Testifying in support of the bill, Axleman noted that under Maine’s current law, an individual, company, or group of individuals or companies can only qualify for net metering if they own the project themselves and use all of the energy that the project produces. He said that this law makes renewables less accessible for average people due to installation costs and the time it takes to get a payback, which can often be up to 10 years.
“Opening up net energy billing to allow other ownership models would allow individuals and companies to recoup some of their investment by selling a portion of the credits they generate to other interested parties,” said Axleman. “lt would also allow renewable energy companies to build, own and operate projects and assign their credits to customers who would like to buy renewable energy but do not have the wherewithal to build projects themselves.”
Axleman noted that under Massachusetts’s 2008 Green Communities Act, which is similar to Dorney’s proposal, projects owned by third parties often sell their net billing credits to customers at a discount to remain competitive.
“Three solar energy projects that my company recently built are selling net metering credits to a town, a dairy business, and a governmental agency, and providing them significant savings on their electric bills,” Axleman said.
The Green Communities Act is the law that has facilitated the creation of community solar farms mentioned in a previous Free Press story, “Solar Turns Mainstream.”
LD 1146 was not supported by the Governor’s Office or the major utilities, Bangor Hydro and CMP, who argued that the policy would require ratepayers to subsidize these small renewable projects.
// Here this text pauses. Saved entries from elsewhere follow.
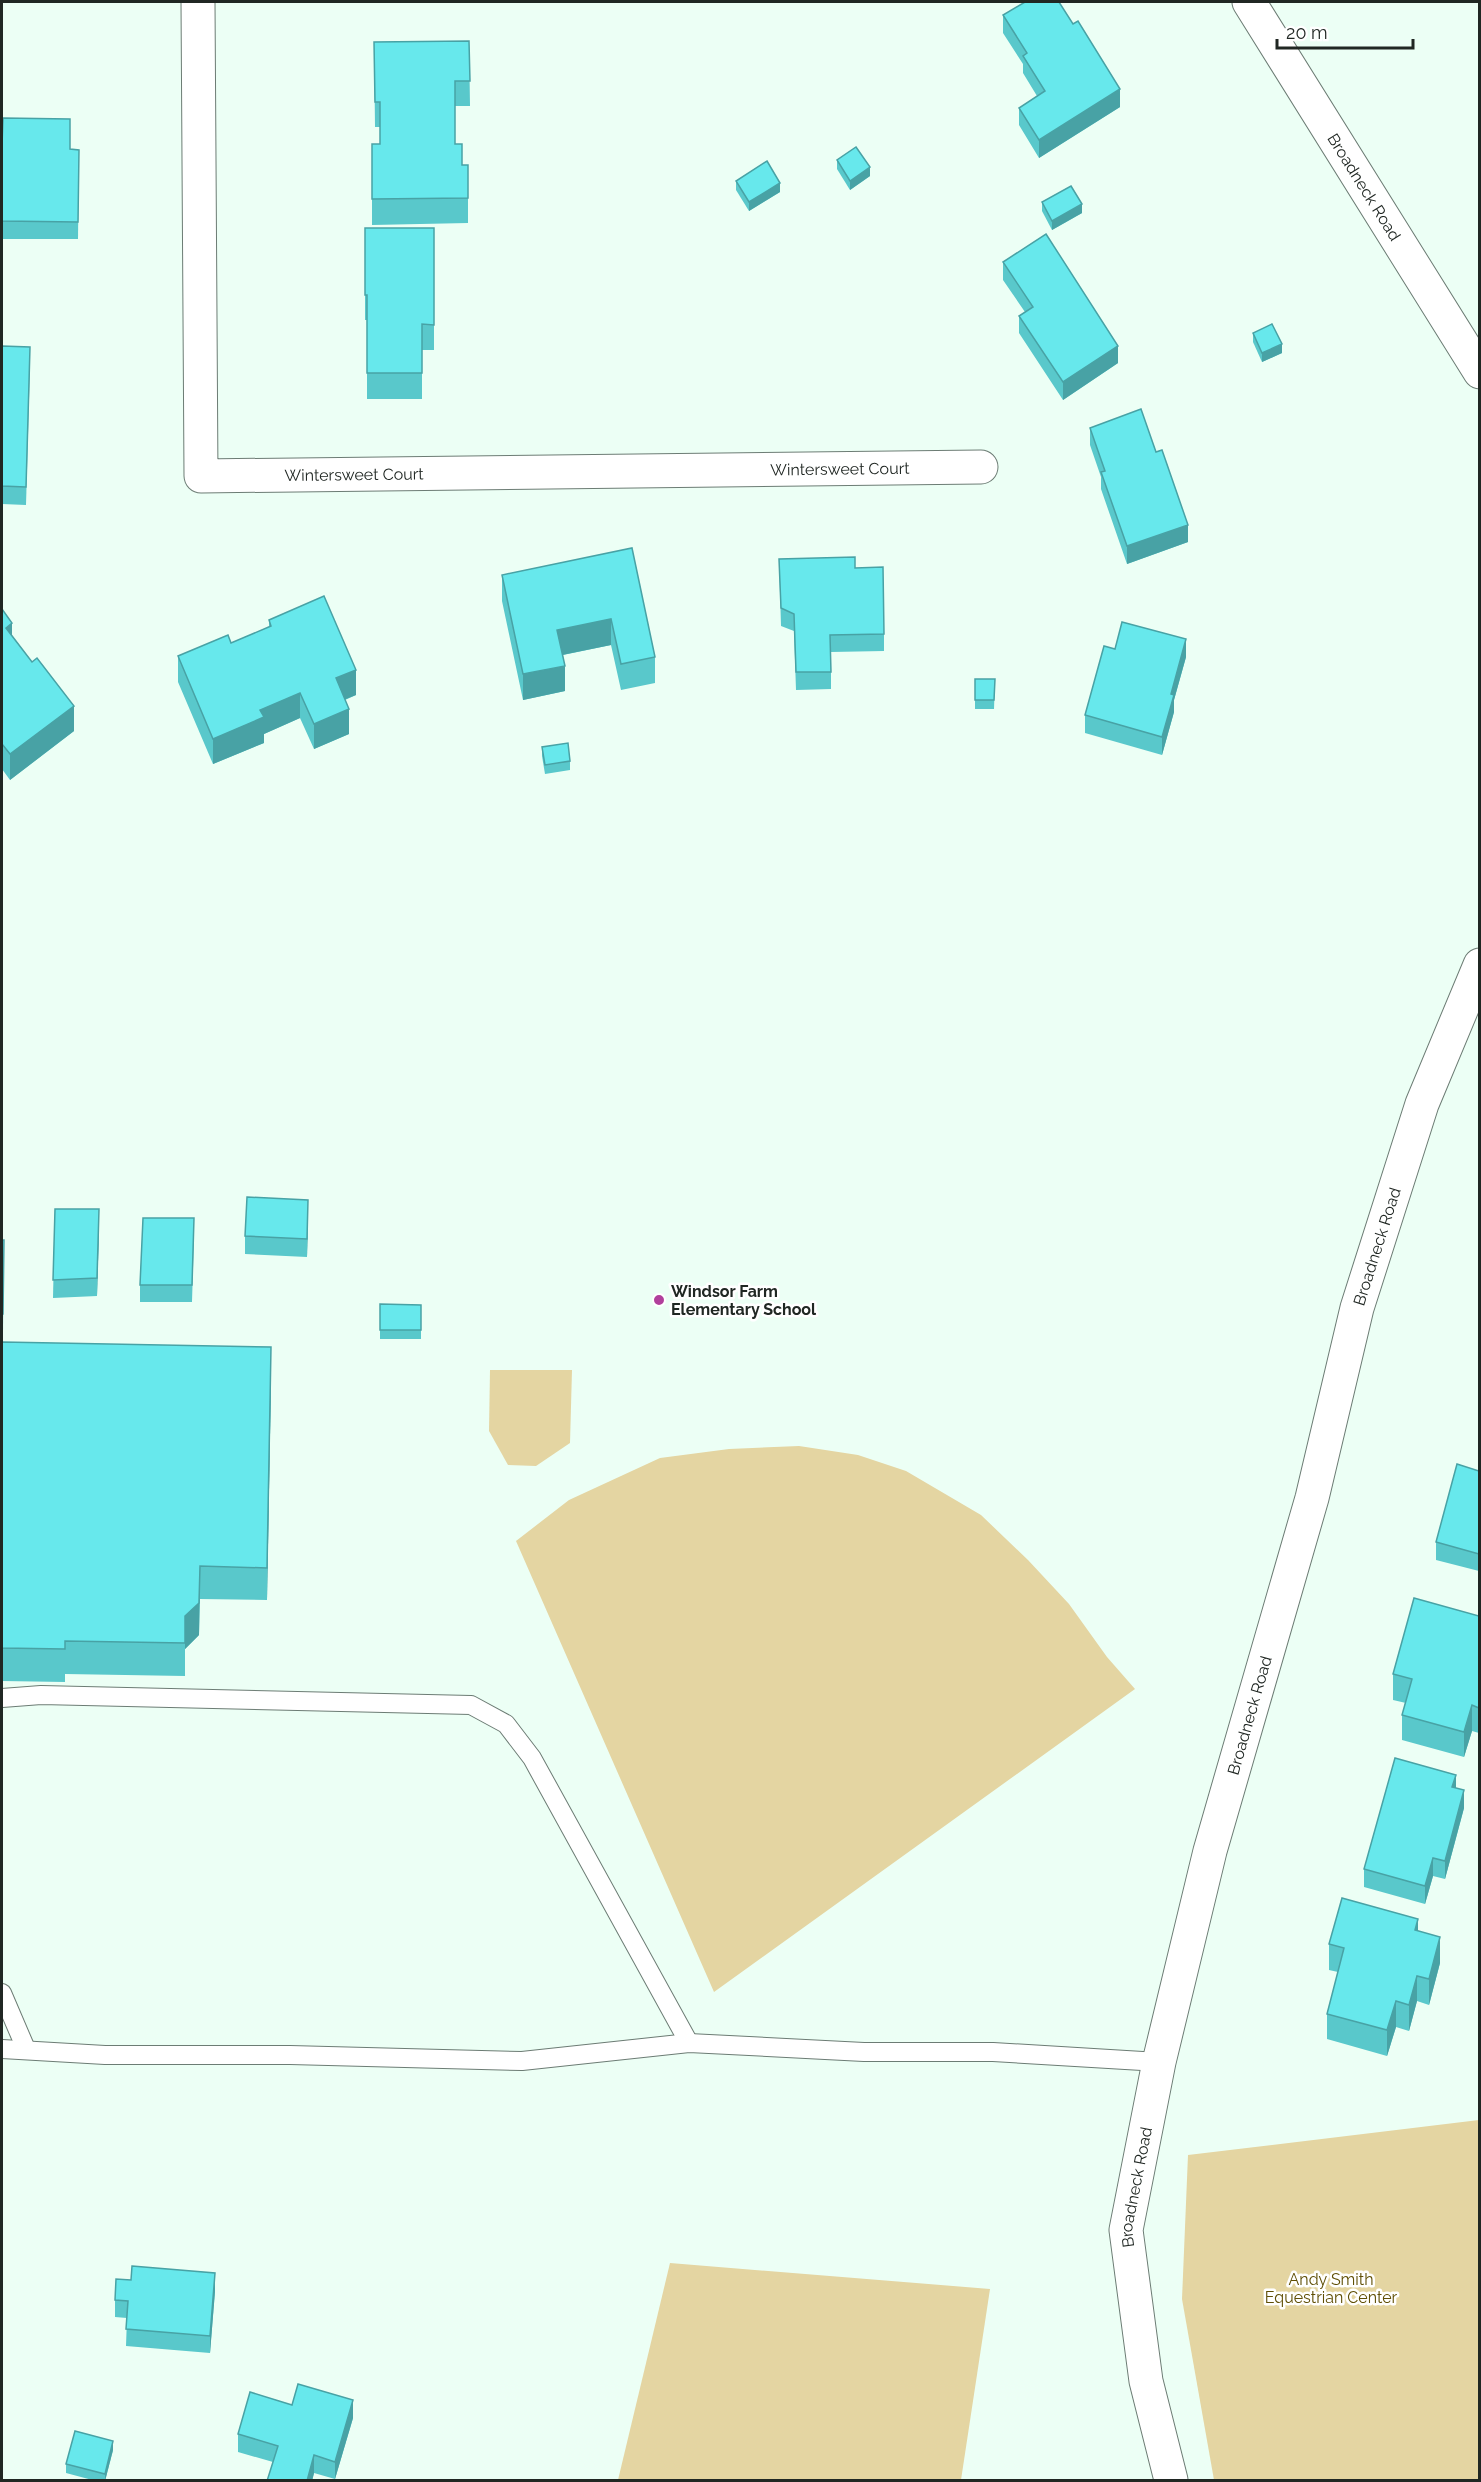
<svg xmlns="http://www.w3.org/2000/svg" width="1481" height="2482" font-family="Raleway,sans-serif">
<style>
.green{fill:#e4d5a2}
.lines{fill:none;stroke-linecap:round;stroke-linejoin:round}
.service-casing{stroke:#6c7c74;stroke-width:20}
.minor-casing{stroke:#6c7c74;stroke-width:35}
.service{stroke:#fff;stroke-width:18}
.minor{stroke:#fff;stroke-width:33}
.wall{fill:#59c8cb}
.shaded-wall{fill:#48a2a5}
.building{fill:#67e8ec;stroke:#48a2a5;stroke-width:1.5}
.poi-dot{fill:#b1409c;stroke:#fff;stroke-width:2}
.labels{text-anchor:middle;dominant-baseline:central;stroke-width:5;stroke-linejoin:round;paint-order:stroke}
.street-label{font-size:16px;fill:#202723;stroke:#fff}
.poi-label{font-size:16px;font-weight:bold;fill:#202723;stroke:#fff;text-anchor:start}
.park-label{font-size:16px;fill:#5f4e04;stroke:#fff}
</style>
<rect width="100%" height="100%" fill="#ecfff5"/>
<!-- green -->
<g class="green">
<polygon points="490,1370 572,1370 570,1443 536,1466 508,1465 489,1431"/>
<polygon points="799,1446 858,1455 906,1471 981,1515 1028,1560 1069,1604 1107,1657 1135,1689 714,1992 516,1541 569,1500 660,1458 729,1449"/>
<polygon points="1479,2120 1479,2480 1214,2480 1182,2299 1188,2155"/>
<polygon points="670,2263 990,2289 961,2480 618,2480"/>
</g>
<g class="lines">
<defs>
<g id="service">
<polyline points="2,1698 41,1695 471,1705 506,1724 532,1758 689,2043"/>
<polyline points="2,1993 26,2049"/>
<polyline points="2,2049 105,2055 290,2055 522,2061 689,2043 864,2052 993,2052 1159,2062"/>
</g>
<g id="minor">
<path id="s1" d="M198,2L201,476L981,467"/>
<path id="s2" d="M1249,2L1480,372"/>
<path id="s3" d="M1171,2480L1146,2381L1126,2230L1159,2062L1210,1851L1312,1498L1357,1308L1422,1104L1480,965"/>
</g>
</defs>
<!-- service casing -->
<use href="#service" class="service-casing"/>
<!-- minor casing -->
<use href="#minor" class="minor-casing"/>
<!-- service -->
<use href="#service" class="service"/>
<!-- minor -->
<use href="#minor" class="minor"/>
</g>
<!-- wall -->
<g class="wall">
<polygon points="1003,15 1120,107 1039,158 1019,125 1019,108 1037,96 1023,73 1023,64 1003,33"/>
<polygon points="469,41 470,106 455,106 455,144 462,165 468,165 468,223 372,225 372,144 380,144 380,127 375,127 374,42"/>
<polygon points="2,145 79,150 78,239 2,239"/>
<polygon points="837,160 870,176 850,190 837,169"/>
<polygon points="736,181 780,192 749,211 736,190"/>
<polygon points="1042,202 1082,213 1052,230 1042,211"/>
<polygon points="365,228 434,228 434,350 422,350 422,399 367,399 367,320 365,320"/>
<polygon points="1003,262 1118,363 1063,400 1019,333 1019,316 1025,312 1003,280"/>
<polygon points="1253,333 1282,353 1262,362 1253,342"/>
<polygon points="2,346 30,365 26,505 2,504"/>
<polygon points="1090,428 1188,542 1127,564 1101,489 1101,477 1090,445"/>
<polygon points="632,548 655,657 655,683 621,690 611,645 563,655 565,691 523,700 502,601 502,575"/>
<polygon points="779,559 855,568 884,634 884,651 831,652 831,689 796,690 794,631 781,626"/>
<polygon points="2,609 12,636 74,731 10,780 2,769"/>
<polygon points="269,620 356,695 345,700 349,734 314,749 300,718 264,734 264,743 213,764 178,682 178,656 231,643 269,627"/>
<polygon points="1115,649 1186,657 1174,700 1174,712 1162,755 1085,733 1085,715"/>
<polygon points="975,679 995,679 994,709 975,709"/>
<polygon points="542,747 570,761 570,770 545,774 542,756"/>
<polygon points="55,1209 99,1227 97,1296 53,1298"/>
<polygon points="308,1218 307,1257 245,1254 245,1236"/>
<polygon points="194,1236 192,1302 140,1302 140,1285"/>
<polygon points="2,1240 4,1240 3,1332 2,1332"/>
<polygon points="380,1304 421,1305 421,1339 380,1339"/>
<polygon points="2,1342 271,1380 267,1600 200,1599 199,1635 185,1649 185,1676 65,1674 65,1682 2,1681"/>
<polygon points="1479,1471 1479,1571 1436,1560 1436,1542"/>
<polygon points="1479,1616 1479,1733 1472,1731 1464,1757 1402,1740 1402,1715 1406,1703 1393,1700 1393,1674"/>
<polygon points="1456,1788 1464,1808 1445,1879 1433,1876 1425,1904 1364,1887 1364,1869"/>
<polygon points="1418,1931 1440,1963 1429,2005 1417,2001 1409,2031 1396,2027 1387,2056 1327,2039 1327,2014 1338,1972 1329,1970 1329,1944"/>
<polygon points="215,2291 210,2353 126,2346 127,2318 115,2317 115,2300"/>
<polygon points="292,2405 353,2418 335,2479 314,2473 312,2481 267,2481 273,2462 238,2452 238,2434"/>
<polygon points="113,2450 105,2481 96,2481 66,2473 66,2464"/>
</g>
<!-- shaded-wall -->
<g class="shaded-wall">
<polygon points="1120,89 1120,107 1039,158 1039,140"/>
<polygon points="870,167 870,176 850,190 850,181"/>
<polygon points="780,183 780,192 749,211 749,202"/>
<polygon points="1082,204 1082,213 1052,230 1052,221"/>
<polygon points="1282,344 1282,353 1262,362 1262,353"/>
<polygon points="1118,346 1118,363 1063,400 1063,382"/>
<polygon points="1188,525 1188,542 1127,564 1127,546"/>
<polygon points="611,619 611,645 557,656 557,630"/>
<polygon points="12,623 12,648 6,628"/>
<polygon points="1186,639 1186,657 1174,700 1174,712 1162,755 1162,737 1171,694"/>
<polygon points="565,666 565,691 523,700 523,674"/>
<polygon points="356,670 356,695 336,703 336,678"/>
<polygon points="300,693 300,718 264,734 264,743 213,764 213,739 260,710"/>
<polygon points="74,706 74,731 10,780 10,754"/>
<polygon points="349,709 349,734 314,749 314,724"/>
<polygon points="308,1200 308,1218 307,1257 307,1239"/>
<polygon points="99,1209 99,1227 97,1296 97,1278"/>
<polygon points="271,1347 271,1380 267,1600 267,1568"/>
<polygon points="200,1566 199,1635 185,1649 185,1676 185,1616"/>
<polygon points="1472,1705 1472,1731 1464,1757 1464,1732"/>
<polygon points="1456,1775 1456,1793 1452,1787"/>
<polygon points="1464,1790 1464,1808 1445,1879 1445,1861"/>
<polygon points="1433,1858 1433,1876 1425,1904 1425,1886"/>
<polygon points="1418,1919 1418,1944 1415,1930"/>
<polygon points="1440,1937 1440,1963 1429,2005 1429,1979"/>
<polygon points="1417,1976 1417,2001 1409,2031 1409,2005"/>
<polygon points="1396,2001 1396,2027 1387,2056 1387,2030"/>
<polygon points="215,2273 215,2291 210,2353 210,2336"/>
<polygon points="353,2400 353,2418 335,2479 335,2462"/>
<polygon points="113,2441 113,2450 105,2481 105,2474"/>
<polygon points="314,2455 314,2473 312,2481 307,2481"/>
</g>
<!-- building -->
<g class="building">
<polygon points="1025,2 1059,2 1073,24 1078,21 1120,89 1039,140 1019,108 1045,91 1023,56 1027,53 1003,15"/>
<polygon points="469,41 470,81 455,81 455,144 462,144 462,165 468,165 468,198 372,199 372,144 380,144 380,102 375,102 374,42"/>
<polygon points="3,118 70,119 70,149 79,150 78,222 2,221 2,145"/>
<polygon points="856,147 870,167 850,181 837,160"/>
<polygon points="767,161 780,183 749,202 736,181"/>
<polygon points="1071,186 1082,204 1052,221 1042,202"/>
<polygon points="365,228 434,228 434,325 422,324 422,373 367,373 367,295 365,295"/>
<polygon points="1046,234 1118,346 1063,382 1019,316 1033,307 1003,262"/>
<polygon points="1272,324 1282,344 1262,353 1253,333"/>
<polygon points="2,346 30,347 26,487 2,486"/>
<polygon points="1141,409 1156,452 1162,450 1188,525 1127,546 1101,472 1105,471 1090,428"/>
<polygon points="632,548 655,657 621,664 611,619 557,630 565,666 523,674 502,575"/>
<polygon points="855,557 855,568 883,567 884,634 830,635 831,672 796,672 794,614 781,608 779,559"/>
<polygon points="324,596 356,670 336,678 349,709 314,724 300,693 260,710 264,717 213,739 178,656 228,635 231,643 271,626 269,620"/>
<polygon points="2,609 12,623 6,628 32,662 37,658 74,706 10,754 2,744"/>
<polygon points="1122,622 1186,639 1171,694 1174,695 1162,737 1085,715 1104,646 1115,649"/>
<polygon points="975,679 995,679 994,700 975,700"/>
<polygon points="568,743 570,761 545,765 542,747"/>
<polygon points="247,1197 308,1200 307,1239 245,1236"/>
<polygon points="55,1209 99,1209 97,1278 53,1280"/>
<polygon points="143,1218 194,1218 192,1285 140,1285"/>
<polygon points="2,1240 4,1240 3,1314 2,1314"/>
<polygon points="380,1304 421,1305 421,1330 380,1330"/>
<polygon points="2,1342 271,1347 267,1568 200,1566 199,1603 185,1616 185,1643 65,1641 65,1649 2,1648"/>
<polygon points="1457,1464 1479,1471 1479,1554 1436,1542"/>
<polygon points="1414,1598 1479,1616 1479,1708 1472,1705 1464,1732 1402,1715 1412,1679 1393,1674"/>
<polygon points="1395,1758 1456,1775 1452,1787 1464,1790 1445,1861 1433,1858 1425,1886 1364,1869"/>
<polygon points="1342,1898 1418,1919 1415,1930 1440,1937 1429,1979 1417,1976 1409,2005 1396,2001 1387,2030 1327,2014 1344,1948 1329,1944"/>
<polygon points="132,2266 215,2273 210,2336 126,2329 128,2301 115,2300 116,2279 131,2280"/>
<polygon points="298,2384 353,2400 335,2462 314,2455 307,2481 267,2481 278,2446 238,2434 250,2392 292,2405"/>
<polygon points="75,2431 113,2441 105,2474 66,2464"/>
</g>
<!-- markers -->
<circle class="poi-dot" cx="659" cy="1300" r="6"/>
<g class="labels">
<!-- street labels -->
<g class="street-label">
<text stroke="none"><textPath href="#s2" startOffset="218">Broadneck Road</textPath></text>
<text stroke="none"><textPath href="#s1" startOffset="1113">Wintersweet Court</textPath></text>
<text stroke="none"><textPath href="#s1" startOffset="627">Wintersweet Court</textPath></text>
<text stroke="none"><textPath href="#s3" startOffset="1270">Broadneck Road</textPath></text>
<text stroke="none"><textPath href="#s3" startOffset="784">Broadneck Road</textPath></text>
<text stroke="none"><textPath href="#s3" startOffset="298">Broadneck Road</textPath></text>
</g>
<!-- poi labels -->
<g class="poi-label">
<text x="671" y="1291">Windsor Farm<tspan x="671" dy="18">Elementary School</tspan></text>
</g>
<!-- park labels -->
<g class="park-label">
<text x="1331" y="2279">Andy Smith<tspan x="1331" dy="18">Equestrian Center</tspan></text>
</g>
</g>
<!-- border -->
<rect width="1481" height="2482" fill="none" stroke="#202723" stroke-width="6"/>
<!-- scale -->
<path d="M1277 39v9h136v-9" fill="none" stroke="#202723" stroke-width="3"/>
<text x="1286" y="39" font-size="18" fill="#202723" stroke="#ffffff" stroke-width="4.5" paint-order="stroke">20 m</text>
</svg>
They argued that not letting the credits expire and expanding the allowable generator capacity would permit renewable energy users to bypass transmission and distribution charges and sell power directly to customers, with ratepayers picking up the tab.
“All of these provisions would significantly expand the number of customers who are exempt from paying electric transmission and distribution costs – costs that are fixed, and have to be paid by some entity,” said Patrick Woodcock of the Governor’s Energy Office. “The policy question before the committee is to what degree should ordinary ratepayers be asked to subsidize net energy billing customers?”
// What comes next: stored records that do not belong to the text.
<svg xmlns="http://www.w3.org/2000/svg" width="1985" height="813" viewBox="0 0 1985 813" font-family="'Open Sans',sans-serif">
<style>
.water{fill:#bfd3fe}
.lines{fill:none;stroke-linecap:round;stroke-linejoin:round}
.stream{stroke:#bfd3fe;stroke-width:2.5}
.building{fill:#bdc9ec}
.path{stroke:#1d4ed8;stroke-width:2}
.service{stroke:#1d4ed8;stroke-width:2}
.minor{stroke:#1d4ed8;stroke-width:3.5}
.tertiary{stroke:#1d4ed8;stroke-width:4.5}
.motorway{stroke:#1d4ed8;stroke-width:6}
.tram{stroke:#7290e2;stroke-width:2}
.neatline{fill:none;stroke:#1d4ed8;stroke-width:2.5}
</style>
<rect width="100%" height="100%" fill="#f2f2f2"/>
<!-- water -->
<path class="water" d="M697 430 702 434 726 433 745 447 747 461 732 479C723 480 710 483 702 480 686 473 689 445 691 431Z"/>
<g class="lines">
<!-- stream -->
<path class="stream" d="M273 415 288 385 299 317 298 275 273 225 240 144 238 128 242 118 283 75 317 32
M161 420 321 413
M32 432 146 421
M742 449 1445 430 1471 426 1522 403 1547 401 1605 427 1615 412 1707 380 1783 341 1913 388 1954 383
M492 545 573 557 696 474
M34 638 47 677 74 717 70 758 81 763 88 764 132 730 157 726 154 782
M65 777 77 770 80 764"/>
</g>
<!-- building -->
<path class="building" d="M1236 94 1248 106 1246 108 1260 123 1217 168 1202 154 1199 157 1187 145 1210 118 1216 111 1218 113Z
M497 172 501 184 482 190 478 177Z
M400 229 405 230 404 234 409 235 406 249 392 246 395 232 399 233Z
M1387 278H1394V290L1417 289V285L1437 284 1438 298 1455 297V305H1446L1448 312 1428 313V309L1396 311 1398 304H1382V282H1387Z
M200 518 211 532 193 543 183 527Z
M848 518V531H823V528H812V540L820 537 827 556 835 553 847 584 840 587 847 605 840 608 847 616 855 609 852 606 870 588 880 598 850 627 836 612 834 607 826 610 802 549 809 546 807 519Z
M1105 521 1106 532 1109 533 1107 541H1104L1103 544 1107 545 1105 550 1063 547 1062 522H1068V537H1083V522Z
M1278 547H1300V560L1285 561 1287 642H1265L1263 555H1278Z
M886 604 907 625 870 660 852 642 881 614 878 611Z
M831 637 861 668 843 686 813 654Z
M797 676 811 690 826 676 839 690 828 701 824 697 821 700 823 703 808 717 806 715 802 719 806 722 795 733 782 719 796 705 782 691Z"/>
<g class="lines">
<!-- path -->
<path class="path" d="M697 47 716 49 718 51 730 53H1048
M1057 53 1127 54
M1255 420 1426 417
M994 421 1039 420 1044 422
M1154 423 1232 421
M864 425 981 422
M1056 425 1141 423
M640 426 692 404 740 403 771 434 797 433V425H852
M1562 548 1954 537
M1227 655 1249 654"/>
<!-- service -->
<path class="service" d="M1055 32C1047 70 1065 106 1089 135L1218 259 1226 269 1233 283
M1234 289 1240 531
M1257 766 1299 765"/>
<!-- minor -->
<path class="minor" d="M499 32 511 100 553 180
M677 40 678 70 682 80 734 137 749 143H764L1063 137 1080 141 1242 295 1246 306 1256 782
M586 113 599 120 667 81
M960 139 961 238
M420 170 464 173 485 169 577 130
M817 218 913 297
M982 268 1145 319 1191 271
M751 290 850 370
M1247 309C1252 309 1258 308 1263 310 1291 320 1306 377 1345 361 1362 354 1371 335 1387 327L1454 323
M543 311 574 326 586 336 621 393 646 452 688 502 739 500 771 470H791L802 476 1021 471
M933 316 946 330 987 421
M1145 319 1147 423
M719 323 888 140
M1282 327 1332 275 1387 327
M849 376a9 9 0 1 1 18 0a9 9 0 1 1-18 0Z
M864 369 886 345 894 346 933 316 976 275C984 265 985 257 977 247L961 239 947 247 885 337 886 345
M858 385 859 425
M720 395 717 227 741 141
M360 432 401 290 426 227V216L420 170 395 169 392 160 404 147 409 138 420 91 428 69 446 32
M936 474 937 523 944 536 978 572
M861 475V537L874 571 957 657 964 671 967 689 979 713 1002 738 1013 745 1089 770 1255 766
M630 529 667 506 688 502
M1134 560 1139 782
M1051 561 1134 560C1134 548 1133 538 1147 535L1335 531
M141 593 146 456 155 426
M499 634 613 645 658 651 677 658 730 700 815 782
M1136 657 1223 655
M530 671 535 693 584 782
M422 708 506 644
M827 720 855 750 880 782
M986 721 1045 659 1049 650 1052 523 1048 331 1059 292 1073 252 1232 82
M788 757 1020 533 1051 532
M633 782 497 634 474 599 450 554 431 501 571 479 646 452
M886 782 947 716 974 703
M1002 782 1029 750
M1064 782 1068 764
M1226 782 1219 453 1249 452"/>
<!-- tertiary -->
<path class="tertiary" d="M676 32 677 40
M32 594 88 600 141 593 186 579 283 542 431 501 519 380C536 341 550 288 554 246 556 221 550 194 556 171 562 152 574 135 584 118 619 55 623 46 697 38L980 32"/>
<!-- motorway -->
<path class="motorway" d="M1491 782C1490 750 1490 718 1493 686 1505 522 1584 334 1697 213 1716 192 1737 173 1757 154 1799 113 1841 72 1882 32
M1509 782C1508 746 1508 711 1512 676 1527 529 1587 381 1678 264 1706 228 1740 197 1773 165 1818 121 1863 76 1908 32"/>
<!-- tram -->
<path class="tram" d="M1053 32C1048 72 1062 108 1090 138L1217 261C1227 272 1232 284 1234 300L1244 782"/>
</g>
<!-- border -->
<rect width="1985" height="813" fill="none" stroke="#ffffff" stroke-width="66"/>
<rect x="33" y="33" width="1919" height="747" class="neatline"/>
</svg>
Defending the bill, Axleman argued that current law states that if these small generators reach one percent of the utility’s peak demand, they will come under review by the PUC. He said the proposal would not increase costs for other ratepayers, but suggested that a tiered system should be implemented in which small, household-sized projects receive close to retail rate for their generated power and larger projects receive wholesale rates.
Other bills concerning net billing for small renewable projects will be heard on Wednesday, April 24, in the Energy and Utilities Committee.
Speaking at the E2 Tech conference, Rep. Hobbins said he didn’t think net billing legislation would gather much traction in the Legislature. He said he supported the intent of incentivizing local production and distribution of energy, but that it was unlikely to be a priority.